When combined with a robot, the AI ​​agent manages the robot's movements and tasks, while the generative AI supports flexible responses and actions according to the situation. For example, in the service industry, a customer service robot can provide a more human-like service by having an AI agent analyze the needs of the customer from their facial expressions and tone of voice, and the generative AI generate natural, friendly conversation. Another possible application would be in controlling robot arms in a factory, where an AI agent designs an efficient production plan and the generative AI dynamically optimizes the parts blueprints and manufacturing processes to increase productivity.

When combined with digital twins, the possibilities become even more diverse. Digital twins are faithful reproductions of physical objects or systems in virtual space, a technology used for simulation and monitoring. AI agents monitor the operation of digital twins, detect anomalies, and develop optimal operational plans. Meanwhile, generative AI can prototype new design proposals and operational scenarios in virtual space.

For example, in urban planning, digital twins are used to recreate the structure and movement of an entire city. Based on that data, AI agents analyze traffic flow and infrastructure usage, and generative AI proposes new layout plans to alleviate traffic congestion. Such systems can help support efficient city operations while reducing environmental impact.

It can also be used to manage complex assets such as aircraft or power plants.

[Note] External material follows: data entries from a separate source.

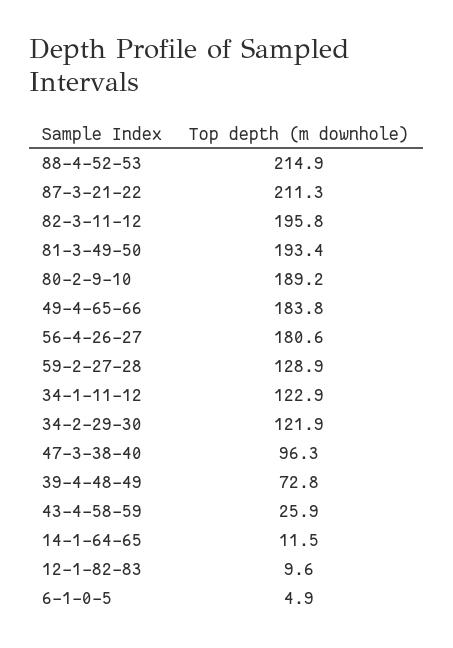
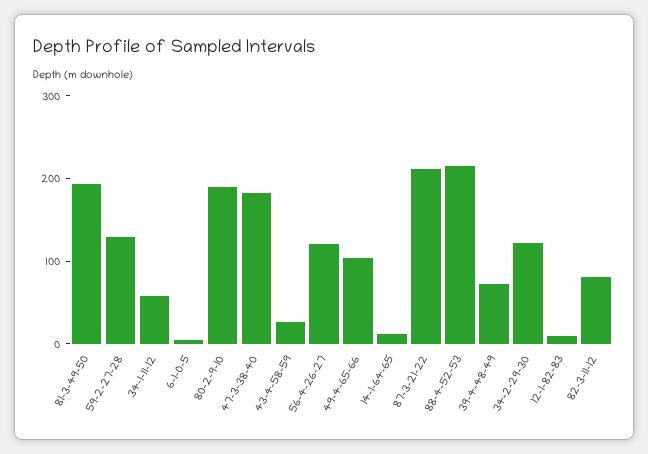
  {
    "88-4-52-53": 214.9,
    "87-3-21-22": 211.3,
-   "82-3-11-12": 195.8,
+   "82-3-11-12": 80,
    "81-3-49-50": 193.4,
    "80-2-9-10": 189.2,
-   "49-4-65-66": 183.8,
+   "49-4-65-66": 100,
-   "56-4-26-27": 180.6,
+   "56-4-26-27": 120,
    "59-2-27-28": 128.9,
-   "34-1-11-12": 122.9,
+   "34-1-11-12": 60,
    "34-2-29-30": 121.9,
-   "47-3-38-40": 96.3,
+   "47-3-38-40": 180,
    "39-4-48-49": 72.8,
    "43-4-58-59": 25.9,
    "14-1-64-65": 11.5,
    "12-1-82-83": 9.6,
    "6-1-0-5": 4.9
  }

The digital twin will allow the AI ​​agent to understand the equipment's operating status in real time and identify abnormalities or the need for maintenance. At the same time, the generative AI will suggest new repair procedures and improvements to minimize downtime.

The appeal of this combination is that it combines the real information of physical robots and digital twins with the knowledge and creativity of AI agents and generative AI, dramatically increasing the speed at which problems can be discovered and solved, and dramatically increasing efficiency and flexibility.

As robotics and digital twin technologies evolve, new applications are expected in all areas of society and industry through collaboration with AI agents and generative AI. The transformation brought about by this combination goes beyond mere efficiency improvements, and has the potential to realize more sustainable, human-centric systems.